• [PROBLEMS TO WORK ON]:
A - Translate the sentence "So never compare different results from different hardware." from the ESB benchmarking post into Spanish.
B - Copy the passage of the ESB benchmarking post from "Firstly, we want" up to and including "to be understood.".

• [TEXT UNDER STUDY]:
Tuesday, 18 September 2012

Understanding ESB Performance & Benchmarking

ESB performance is a hot (and disputed topic). In this post I don't want to talk about different vendors or different benchmarks. I'm simply trying to help people understand some of the general aspects of benchmarking ESBs and what to look out for in the results.

The general ESB model is that you have some service consumer, an ESB in the middle and a service provider (target service) that the ESB is calling. To benchmark this, you usually have a load driver client, an ESB, and a dummy service.

+-------------+      +---------+      +---------------+
| Load Driver |------|   ESB   |------| Dummy Service |
+-------------+      +---------+      +---------------+

Firstly, we want the Load Driver (LD), the ESB and the Dummy Service (DS) to be on different hardware. Why? Because we want to understand the ESB performance, not the performance of the DS or LD.

The second thing to be aware of is that the performance results are completely dependent on the hardware, memory, network, etc used. So never compare different results from different hardware.

Now there are three things we could look at:
A) Same LD, same DS, different vendors ESBs doing the same thing (e.g. content-based routing)
B) Same LD, same DS, different ESB configs for the same ESB, doing different things (e.g. static routing vs content-based routing)
C) Going via ESB compared to going Direct (e.g. LD--->DS without ESB)

Each of these provides useful data but each also needs to be understood.

Metrics
Before looking at the scenarios, lets look at how to measure the performance. The two metrics that are always a starting point in any benchmark of an ESB here are the throughput (requests/second) and the latency (how long each request takes). With latency we can consider overall latency - the time taken for a completed request observed at the LD, and the ESB latency, which is the time taken by the message in the ESB. The ESB latency can be hard to work out. A well designed ESB will already be sending bytes to the DS before its finished reading the bytes the LD has sent it. This is called pipelining. Some ESBs attempt to measure the ESB latency inside the ESB using clever calculations. Alternatively scenario C (comparing via ESB vs Direct) can give an idea of ESB Latency.

(Images with pose keypoints)
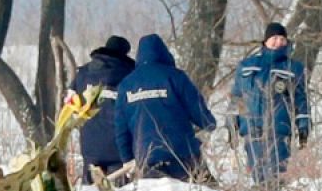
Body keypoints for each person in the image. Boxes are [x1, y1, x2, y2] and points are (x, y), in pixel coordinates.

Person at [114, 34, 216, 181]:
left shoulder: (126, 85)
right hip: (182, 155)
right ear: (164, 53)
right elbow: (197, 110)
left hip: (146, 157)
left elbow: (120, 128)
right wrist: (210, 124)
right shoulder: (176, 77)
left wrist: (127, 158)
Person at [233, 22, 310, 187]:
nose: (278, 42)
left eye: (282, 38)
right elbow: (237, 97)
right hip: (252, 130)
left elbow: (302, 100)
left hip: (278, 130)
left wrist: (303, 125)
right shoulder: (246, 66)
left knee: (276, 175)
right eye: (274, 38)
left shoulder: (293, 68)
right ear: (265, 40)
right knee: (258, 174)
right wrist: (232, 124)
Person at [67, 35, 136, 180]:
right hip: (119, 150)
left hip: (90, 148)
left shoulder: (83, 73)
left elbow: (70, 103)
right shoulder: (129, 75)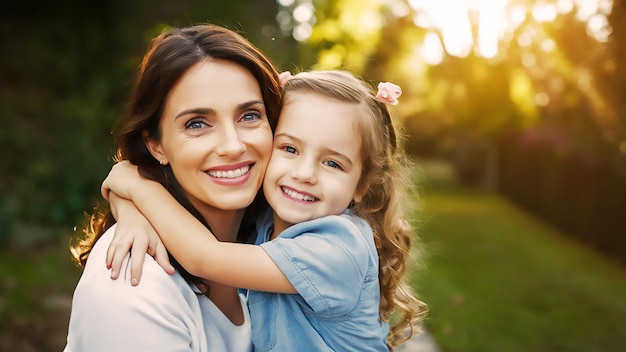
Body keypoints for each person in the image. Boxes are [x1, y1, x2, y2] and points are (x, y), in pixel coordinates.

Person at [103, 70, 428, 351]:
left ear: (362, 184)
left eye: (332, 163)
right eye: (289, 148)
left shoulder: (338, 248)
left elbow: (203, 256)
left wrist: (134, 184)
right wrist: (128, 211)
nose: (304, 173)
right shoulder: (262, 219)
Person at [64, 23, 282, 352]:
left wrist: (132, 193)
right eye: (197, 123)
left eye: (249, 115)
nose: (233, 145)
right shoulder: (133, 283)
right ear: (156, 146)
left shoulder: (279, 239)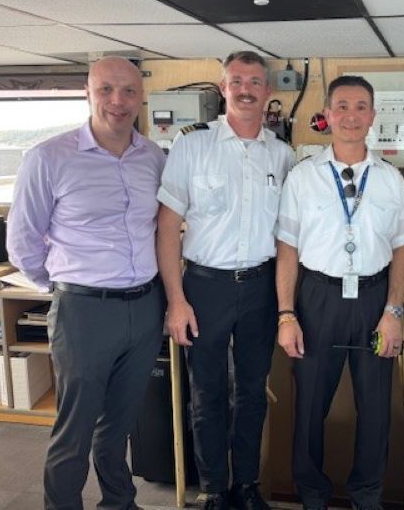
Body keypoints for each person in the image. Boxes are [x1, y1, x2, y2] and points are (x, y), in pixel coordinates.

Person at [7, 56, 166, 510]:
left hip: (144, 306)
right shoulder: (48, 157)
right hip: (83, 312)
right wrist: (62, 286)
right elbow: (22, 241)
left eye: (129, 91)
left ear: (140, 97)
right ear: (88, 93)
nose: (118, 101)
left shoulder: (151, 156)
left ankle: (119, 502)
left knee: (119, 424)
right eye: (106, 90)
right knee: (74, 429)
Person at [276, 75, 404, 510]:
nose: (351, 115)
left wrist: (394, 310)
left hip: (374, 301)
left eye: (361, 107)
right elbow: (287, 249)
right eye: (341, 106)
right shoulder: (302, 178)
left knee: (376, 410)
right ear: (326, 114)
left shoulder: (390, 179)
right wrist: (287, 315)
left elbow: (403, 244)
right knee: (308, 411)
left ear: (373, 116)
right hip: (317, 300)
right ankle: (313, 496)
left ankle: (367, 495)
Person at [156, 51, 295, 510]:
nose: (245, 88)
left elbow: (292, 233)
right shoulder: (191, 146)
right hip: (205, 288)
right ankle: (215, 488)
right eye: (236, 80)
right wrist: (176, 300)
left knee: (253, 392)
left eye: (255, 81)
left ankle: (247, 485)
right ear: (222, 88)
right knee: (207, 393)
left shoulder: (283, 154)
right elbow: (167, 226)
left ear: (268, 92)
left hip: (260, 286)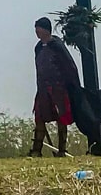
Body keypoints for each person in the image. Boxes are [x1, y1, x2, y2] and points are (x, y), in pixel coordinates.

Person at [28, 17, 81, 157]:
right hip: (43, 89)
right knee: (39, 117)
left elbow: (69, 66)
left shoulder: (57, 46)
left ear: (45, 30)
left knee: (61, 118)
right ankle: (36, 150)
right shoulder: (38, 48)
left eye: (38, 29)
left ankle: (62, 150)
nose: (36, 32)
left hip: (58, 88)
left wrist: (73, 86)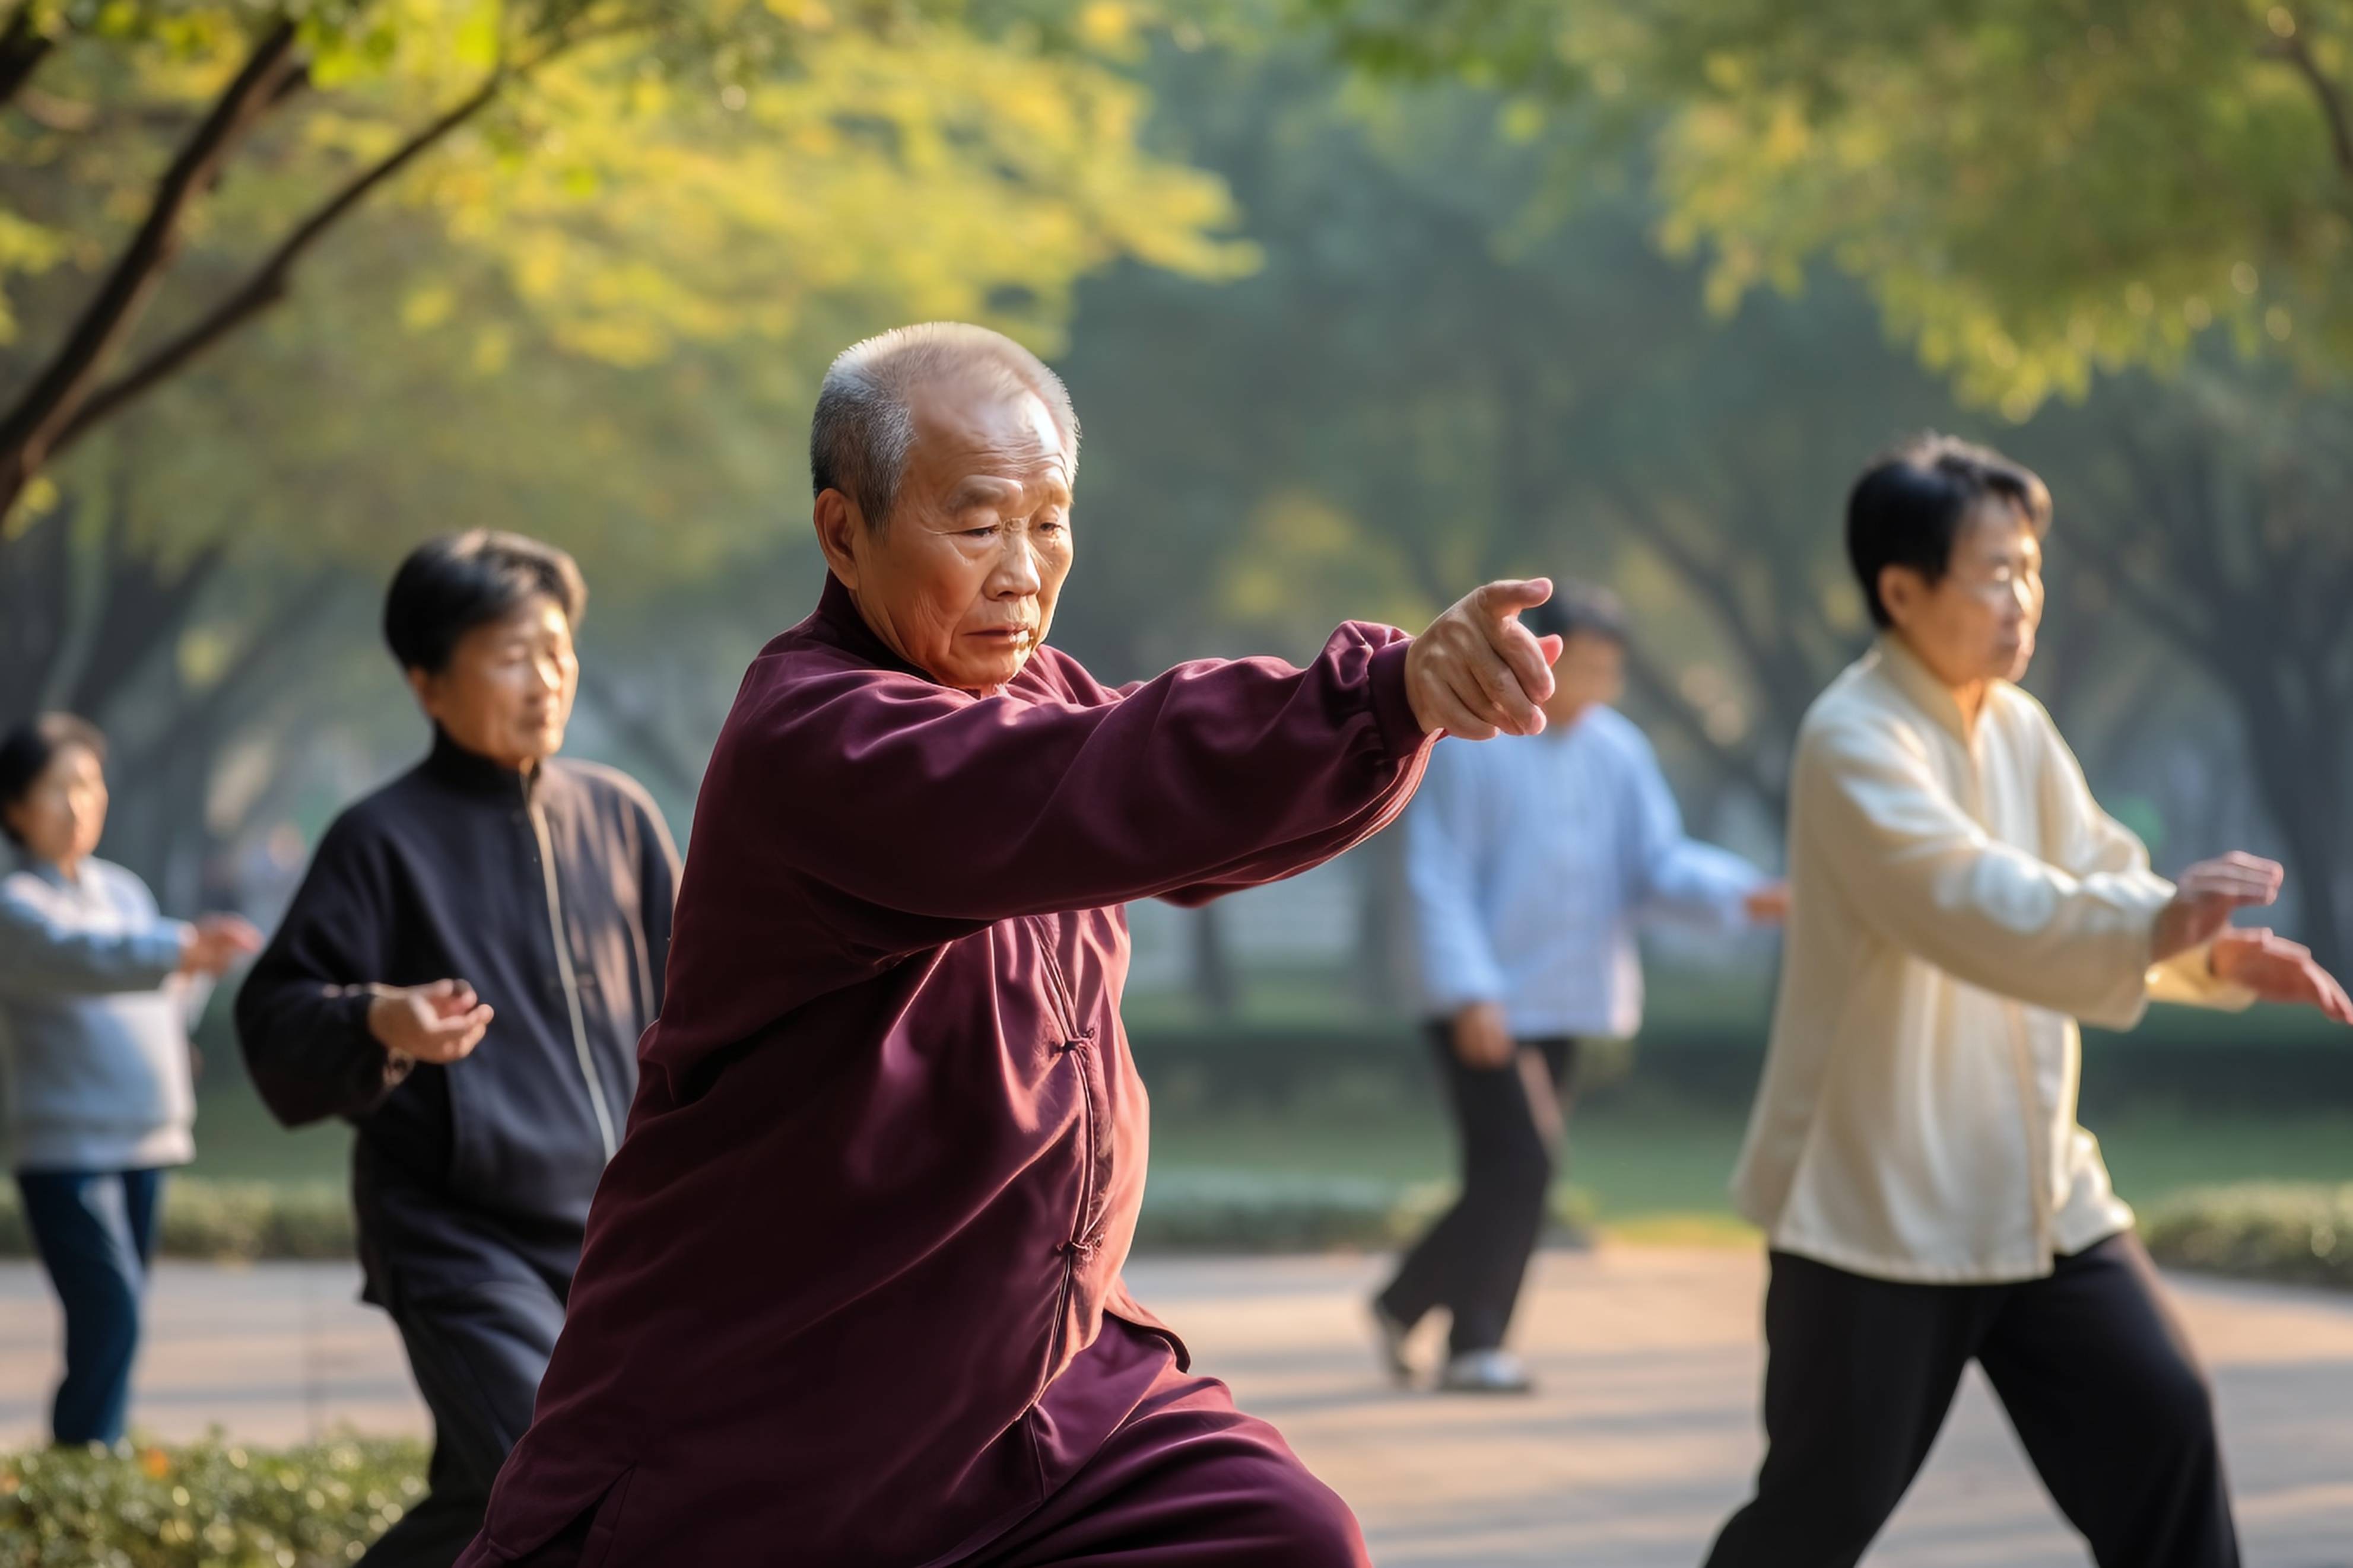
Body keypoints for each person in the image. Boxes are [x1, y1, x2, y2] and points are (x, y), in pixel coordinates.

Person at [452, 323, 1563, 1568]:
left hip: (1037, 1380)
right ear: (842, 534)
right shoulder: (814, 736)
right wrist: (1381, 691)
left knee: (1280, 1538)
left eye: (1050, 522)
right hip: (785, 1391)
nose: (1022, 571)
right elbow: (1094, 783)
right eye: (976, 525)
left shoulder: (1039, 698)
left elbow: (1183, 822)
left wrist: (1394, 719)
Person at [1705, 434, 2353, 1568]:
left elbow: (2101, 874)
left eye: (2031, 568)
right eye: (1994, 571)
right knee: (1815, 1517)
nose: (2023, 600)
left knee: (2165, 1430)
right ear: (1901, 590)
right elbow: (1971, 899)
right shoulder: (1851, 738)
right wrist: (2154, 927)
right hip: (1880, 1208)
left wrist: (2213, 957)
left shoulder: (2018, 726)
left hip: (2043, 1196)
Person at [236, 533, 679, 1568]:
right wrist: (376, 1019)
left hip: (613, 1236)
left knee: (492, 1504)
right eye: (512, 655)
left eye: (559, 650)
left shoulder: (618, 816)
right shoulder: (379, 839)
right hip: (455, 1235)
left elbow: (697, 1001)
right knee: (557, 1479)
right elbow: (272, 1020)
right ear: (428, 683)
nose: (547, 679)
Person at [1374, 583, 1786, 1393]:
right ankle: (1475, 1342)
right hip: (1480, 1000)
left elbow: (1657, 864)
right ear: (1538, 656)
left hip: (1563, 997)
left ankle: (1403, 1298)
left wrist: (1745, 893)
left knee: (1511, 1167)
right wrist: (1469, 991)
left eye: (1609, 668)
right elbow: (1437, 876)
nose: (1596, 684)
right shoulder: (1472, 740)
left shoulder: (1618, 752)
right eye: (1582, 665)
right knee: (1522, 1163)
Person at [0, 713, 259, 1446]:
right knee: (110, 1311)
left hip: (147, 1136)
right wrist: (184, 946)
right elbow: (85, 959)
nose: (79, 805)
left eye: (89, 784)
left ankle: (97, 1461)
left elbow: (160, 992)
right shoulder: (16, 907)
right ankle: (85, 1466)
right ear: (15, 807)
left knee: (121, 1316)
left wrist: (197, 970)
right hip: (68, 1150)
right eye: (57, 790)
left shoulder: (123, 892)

• [YOUR RESPONSES]:
A - Así que nunca compares resultados distintos obtenidos con hardware distinto.

B -
Firstly, we want the Load Driver (LD), the ESB and the Dummy Service (DS) to be on different hardware. Why? Because we want to understand the ESB performance, not the performance of the DS or LD.

The second thing to be aware of is that the performance results are completely dependent on the hardware, memory, network, etc used. So never compare different results from different hardware.

Now there are three things we could look at:
A) Same LD, same DS, different vendors ESBs doing the same thing (e.g. content-based routing)
B) Same LD, same DS, different ESB configs for the same ESB, doing different things (e.g. static routing vs content-based routing)
C) Going via ESB compared to going Direct (e.g. LD--->DS without ESB)

Each of these provides useful data but each also needs to be understood.